_Instructions to follow_
How would the passage on federal judges overturning the EPA's air-pollution rules go on? Continue it from its final sentence.
─── Given text ───
Collyer was no liberal. A Bush appointee, she had held two political posts during the Reagan administration. But now she cast a wary eye at the lawyer for the EPA.
"So you're saying EPA could just keep granting itself extensions?" Collyer asked.
Yes, the lawyer said.
The judge shook her head and invoked Peter Pan.
"It's Never-Never Land," she said.
The lawyer insisted that the EPA was working on the problem.
Incredulous, Collyer held up a thumb and index finger an inch apart. "This -" she said, holding her fingers aloft - "this is how much EPA has done."
The judge's exasperation with the EPA's manipulation of air pollution rules mirrored reactions in cases by other federal judges.
In a dozen cases since 2001, federal judges in Washington have used increasingly caustic language to throw out EPA regulations, chastising the Bush administration for illegally changing U.S. environmental rules. Most decisions were rendered by the conservative U.S. Court of Appeals for the District of Columbia.
The result: The EPA's most significant new air-pollution initiatives lie in tatters, creating uncertainty for those who worry about the environment and human health, as well as for businesses that have spent billions to meet new EPA standards that no longer exist. When the courts killed one Bush rule in July, the decision triggered immediate market losses that cost at least one Pennsylvania power company, PPL Corp. of Allentown, $33 million.
─── Data to examine ───
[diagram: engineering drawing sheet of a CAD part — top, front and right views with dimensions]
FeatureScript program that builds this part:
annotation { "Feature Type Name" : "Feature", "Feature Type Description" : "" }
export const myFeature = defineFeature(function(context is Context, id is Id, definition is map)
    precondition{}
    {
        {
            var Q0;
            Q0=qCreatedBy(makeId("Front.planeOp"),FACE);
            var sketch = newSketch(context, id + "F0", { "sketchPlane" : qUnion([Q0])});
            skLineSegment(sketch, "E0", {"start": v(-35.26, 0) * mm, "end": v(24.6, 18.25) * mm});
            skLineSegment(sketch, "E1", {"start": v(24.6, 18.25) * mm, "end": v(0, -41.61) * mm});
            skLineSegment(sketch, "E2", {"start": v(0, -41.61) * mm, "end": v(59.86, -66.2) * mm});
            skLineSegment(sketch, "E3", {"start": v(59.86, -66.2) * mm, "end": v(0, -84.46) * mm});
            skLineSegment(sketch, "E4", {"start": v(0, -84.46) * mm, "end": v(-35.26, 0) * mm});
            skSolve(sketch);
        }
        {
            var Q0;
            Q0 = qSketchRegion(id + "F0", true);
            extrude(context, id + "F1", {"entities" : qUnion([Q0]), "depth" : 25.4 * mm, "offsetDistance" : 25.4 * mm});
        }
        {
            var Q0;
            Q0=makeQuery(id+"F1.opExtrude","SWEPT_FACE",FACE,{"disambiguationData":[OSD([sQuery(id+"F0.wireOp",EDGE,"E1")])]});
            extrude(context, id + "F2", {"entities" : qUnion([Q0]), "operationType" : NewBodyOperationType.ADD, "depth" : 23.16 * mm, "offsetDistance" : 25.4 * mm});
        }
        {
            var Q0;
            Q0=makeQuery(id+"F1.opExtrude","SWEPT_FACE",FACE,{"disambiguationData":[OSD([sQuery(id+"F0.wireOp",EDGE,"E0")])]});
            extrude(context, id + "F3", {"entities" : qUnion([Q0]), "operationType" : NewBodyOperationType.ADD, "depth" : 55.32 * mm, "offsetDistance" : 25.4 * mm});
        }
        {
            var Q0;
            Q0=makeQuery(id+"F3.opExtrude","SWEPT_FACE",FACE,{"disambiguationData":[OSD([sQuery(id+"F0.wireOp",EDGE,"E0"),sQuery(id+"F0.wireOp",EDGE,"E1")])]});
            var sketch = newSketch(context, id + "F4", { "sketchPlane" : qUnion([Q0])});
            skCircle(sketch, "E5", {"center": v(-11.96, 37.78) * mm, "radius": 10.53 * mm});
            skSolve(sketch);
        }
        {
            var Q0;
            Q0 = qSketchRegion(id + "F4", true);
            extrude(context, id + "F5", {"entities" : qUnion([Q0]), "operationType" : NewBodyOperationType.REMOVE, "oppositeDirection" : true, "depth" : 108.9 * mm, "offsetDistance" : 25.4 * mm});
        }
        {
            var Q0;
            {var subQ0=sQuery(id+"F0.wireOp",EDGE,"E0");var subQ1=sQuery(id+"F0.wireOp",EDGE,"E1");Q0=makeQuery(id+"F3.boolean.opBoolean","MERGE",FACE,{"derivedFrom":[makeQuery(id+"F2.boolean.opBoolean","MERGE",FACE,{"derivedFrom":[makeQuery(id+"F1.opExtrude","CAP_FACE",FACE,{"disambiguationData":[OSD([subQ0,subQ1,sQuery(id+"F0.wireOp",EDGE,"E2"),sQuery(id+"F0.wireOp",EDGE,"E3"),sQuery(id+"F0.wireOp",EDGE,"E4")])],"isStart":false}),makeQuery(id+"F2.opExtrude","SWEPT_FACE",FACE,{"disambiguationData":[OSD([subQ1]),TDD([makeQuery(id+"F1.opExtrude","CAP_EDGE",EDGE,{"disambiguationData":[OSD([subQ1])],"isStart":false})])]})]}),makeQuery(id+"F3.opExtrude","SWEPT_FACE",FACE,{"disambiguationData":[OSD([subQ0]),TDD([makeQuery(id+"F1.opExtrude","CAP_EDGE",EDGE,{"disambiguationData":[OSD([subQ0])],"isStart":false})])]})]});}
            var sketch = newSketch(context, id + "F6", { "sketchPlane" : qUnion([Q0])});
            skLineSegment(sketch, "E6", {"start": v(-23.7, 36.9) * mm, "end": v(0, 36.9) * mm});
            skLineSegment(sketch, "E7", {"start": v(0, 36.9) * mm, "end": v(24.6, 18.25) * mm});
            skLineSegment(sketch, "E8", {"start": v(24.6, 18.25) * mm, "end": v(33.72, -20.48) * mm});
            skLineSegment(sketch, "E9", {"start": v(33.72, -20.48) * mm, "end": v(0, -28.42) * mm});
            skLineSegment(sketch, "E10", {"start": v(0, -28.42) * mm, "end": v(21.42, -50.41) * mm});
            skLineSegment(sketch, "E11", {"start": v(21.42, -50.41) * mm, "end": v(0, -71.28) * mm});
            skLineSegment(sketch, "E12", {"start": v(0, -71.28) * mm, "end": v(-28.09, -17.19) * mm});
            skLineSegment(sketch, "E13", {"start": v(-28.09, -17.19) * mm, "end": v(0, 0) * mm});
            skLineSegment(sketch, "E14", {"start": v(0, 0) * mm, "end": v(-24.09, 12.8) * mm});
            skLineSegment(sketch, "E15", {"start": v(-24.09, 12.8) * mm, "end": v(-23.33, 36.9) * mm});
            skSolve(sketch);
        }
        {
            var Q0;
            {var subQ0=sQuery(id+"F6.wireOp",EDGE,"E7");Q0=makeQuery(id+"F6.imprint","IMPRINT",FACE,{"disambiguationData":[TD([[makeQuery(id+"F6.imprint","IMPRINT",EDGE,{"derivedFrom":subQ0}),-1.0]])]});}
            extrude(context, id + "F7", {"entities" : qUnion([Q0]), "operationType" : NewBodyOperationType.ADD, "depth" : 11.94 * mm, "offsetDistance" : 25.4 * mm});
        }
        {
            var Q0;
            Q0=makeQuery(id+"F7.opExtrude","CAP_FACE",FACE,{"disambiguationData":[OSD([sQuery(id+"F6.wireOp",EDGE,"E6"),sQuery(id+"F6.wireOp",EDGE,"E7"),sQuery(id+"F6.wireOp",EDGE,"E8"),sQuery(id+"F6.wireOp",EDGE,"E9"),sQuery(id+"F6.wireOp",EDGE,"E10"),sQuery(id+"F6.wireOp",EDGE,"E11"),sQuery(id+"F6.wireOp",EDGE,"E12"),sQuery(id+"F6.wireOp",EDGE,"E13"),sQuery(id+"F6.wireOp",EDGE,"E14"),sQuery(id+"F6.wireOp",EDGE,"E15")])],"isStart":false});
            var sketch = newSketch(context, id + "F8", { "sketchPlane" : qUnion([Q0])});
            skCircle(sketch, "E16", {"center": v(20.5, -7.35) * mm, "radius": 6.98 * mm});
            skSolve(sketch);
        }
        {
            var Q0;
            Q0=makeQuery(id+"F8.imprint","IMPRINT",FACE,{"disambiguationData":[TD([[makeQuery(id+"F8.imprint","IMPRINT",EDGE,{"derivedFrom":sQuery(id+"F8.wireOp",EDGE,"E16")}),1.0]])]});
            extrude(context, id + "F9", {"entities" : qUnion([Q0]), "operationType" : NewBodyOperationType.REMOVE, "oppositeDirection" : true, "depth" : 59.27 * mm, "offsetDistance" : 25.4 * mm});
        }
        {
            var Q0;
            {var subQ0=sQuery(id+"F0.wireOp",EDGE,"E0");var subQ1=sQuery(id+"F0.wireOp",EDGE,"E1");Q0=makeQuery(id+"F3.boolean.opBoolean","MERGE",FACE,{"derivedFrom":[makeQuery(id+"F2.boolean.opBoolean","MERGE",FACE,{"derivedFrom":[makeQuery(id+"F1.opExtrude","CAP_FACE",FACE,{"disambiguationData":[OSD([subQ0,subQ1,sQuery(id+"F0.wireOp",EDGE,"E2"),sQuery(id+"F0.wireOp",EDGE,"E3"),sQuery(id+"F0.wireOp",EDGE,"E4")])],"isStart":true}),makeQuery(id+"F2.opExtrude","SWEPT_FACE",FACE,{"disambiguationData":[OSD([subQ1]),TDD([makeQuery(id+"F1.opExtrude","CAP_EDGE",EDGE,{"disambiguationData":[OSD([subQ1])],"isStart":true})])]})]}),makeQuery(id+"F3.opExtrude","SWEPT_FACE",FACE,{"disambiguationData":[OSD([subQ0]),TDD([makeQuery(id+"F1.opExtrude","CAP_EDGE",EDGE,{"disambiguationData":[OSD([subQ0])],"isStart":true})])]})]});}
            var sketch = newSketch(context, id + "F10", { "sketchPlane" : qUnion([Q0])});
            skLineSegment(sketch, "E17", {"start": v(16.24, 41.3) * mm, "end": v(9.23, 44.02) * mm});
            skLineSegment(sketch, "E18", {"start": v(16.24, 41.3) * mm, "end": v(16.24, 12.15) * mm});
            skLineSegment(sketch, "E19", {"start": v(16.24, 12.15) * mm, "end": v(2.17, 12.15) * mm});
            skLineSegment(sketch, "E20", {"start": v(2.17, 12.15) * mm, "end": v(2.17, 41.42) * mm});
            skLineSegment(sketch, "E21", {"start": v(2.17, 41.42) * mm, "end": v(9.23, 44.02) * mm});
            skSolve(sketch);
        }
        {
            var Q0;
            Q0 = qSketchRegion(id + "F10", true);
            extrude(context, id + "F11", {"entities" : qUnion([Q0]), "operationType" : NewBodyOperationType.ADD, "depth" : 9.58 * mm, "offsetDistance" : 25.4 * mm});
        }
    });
───
_Written answer_
Taxpayers are losers, too. According to the EPA's own figures, the agency spent at least $53 million to create these now-defunct rules.
Most of the court decisions against the EPA were not close calls. Nearly every key appellate ruling on air pollution was unanimous and bipartisan. Two-thirds of the votes against the EPA were cast by judges appointed by Republican presidents, according to an Inquirer analysis.
"In modern environmental law, this is absolutely unprecedented," said James R. May, a Widener University law professor and chair of the American Bar Association's annual Environment and Energy Resources conference. "All across the spectrum, judges are finding that virtually every environmental initiative of the Bush administration is illegal."
An Inquirer analysis also shows that when the EPA is sued, it appears to treat industry as a friendlier foe than environmental groups.
Of the four dozen pollution cases filed in federal court in Washington, the EPA settled 80 percent of the lawsuits brought by industry. By contrast, the EPA settled only 15 percent of the cases brought by environmental groups.
In one case - in which utility companies challenged states' authority on pollution enforcement - the EPA settled with the utilities and then went one step further. The EPA rewrote the rule to take the industry position. The courts later said that the EPA acted wrongly, and threw out the revised rule.
Bush's senior environmental adviser, James Connaughton, said most of the decisions the EPA has lost have not been about the substance of the environmental rules, but about the legal process.
"You look at those cases and they have nothing to do with whether the air is getting cleaner," he said. "The EPA is pursuing flexible approaches that allow for even greater economic growth and development as we dramatically improve air quality."
Nearly all cases have been decided by the powerful D.C. Circuit Court of Appeals, which hears most challenges to newly minted agency rules.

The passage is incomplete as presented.